Amy Waldman doesn’t consider her debut novel, The Submission, to be “about” September 11, or so she says over lunch in Brooklyn. “To me it felt like a novel about America,” she explains. At first, this seems odd. In the book, Waldman imagines the public debate that might erupt if an American Muslim architect won an anonymous contest to design a memorial for the victims of a terrorist attack on Manhattan; her publisher, meanwhile, has timed its release to coincide with unveiling of the real memorial at Ground Zero.

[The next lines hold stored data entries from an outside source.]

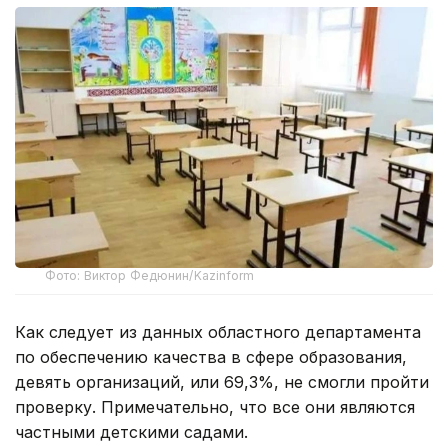
Фото: Виктор Федюнин/Kazinform
Как следует из данных областного департамента
по обеспечению качества в сфере образования,
девять организаций, или 69,3%, не смогли пройти
проверку. Примечательно, что все они являются
частными детскими садами.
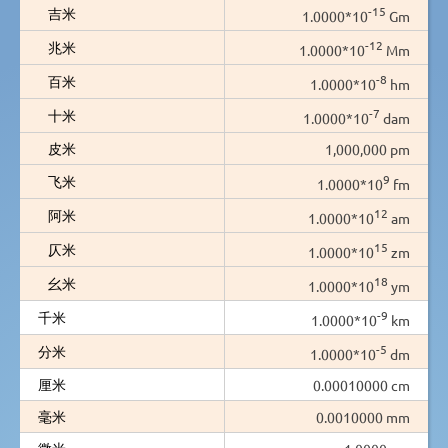
-15
吉米
1.0000*10
Gm
-12
兆米
1.0000*10
Mm
-8
百米
1.0000*10
hm
-7
十米
1.0000*10
dam
皮米
1,000,000 pm
9
飞米
1.0000*10
fm
12
阿米
1.0000*10
am
15
仄米
1.0000*10
zm
18
幺米
1.0000*10
ym
-9
千米
1.0000*10
km
-5
分米
1.0000*10
dm
厘米
0.00010000 cm
毫米
0.0010000 mm
微米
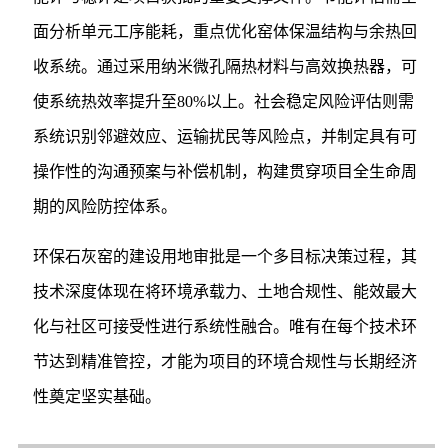
面分析单元工序能耗，重点优化窑体保温结构与余热回
收系统。通过采用纳米微孔隔热材料与高效换热器，可
使系统热效率提升至80%以上。社会稳定风险评估则需
系统识别邻避效应、运输扰民等风险点，并制定具有可
操作性的沟通预案与补偿机制，构建贯穿项目全生命周
期的风险防控体系。
环保石灰窑的建设用地审批是一个多目标决策过程，其
技术深度体现在将环境承载力、土地合规性、能效最大
化与社区可接受性进行系统性融合。唯有在每个技术环
节达到精准管控，才能为项目的环境合规性与长期经济
性奠定坚实基础。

But given the expectations that tend to accompany a “9/11 novel,” and the disappointment that typically follows, Waldman’s trepidation makes sense. In recent years, John Updike, Martin Amis, and Don DeLillo, among others, have all tried to hew fiction from the horrors of that day. Even their efforts were dwarfed by the subject. As critic Dwight Garner once put it, no one has written the “wide-screen, many-angled novel that will leave a larger, more definitive intellectual and moral footprint” on our era.

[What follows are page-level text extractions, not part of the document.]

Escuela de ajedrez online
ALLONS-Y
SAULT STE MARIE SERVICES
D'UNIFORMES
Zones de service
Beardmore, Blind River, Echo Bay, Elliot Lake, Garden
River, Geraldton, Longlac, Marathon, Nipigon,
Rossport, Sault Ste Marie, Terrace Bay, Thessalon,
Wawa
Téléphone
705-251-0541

Is The Submission the 9/11 novel Garner & Co. have been waiting for? It is certainly many-angled, pivoting from perspective to perspective every few pages: the well-meaning widow who doubts the design she fought for; the proud Muslim architect who refuses to clarify his intentions; the black sheep who grieves for his firefighter brother by raging against Islam; the poor Bangladeshi woman whose janitor husband died in the towers. As these figures intersect, the private tensions between tolerance and fear that bedevil post-9/11 America begin to simmer to the surface. “I’m very attuned to how these issues mutate through society,” says Waldman, who covered 9/11 for The New York Times. “Being a reporter took me outside of my own life and circle.”
Helpful as it was, Waldman’s reportorial rigor also prevents The Submission from totally taking flight as fiction. She is so skilled at capturing the nuances behind the news—the iniquities of our immigration system, the cruel machinery of our media—that her insights sometimes threaten to overwhelm her characters, who embody important ideas but never quite come to life. And the public outrage and political grand-standing over Waldman’s memorial are so credible that the novel reads like a recapitulation of last year’s rumpus over the “Ground Zero mosque,” which postdates her first draft.

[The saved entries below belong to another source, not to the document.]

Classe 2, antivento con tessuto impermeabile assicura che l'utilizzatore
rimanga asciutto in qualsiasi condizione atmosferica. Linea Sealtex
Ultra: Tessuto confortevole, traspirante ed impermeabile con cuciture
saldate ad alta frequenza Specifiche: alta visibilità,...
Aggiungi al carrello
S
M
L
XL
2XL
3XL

But despite its shortcomings, or perhaps because of them, Waldman’s debut does something that no other 9/11 novel has done with such clarity or force: it encourages us to turn inward and to ask ourselves the questions we’ve avoided ever since the towers fell. Where is the line between ideology and morality? Bigotry and patriotism? As a waiter clears her lamb sandwich, Waldman mentions a Facebook message she received from an early reader. “He told me,” she says, “that the book itself was like a memorial.” The Submission doesn’t transport its readers to another world—it plunges them deeper into this one. The result is that, for a few hundred pages of fiction, at least, reality is again impossible to ignore. Someday 9/11 will get its great novel. Right now, on its 10th anniversary, a memorial may be enough.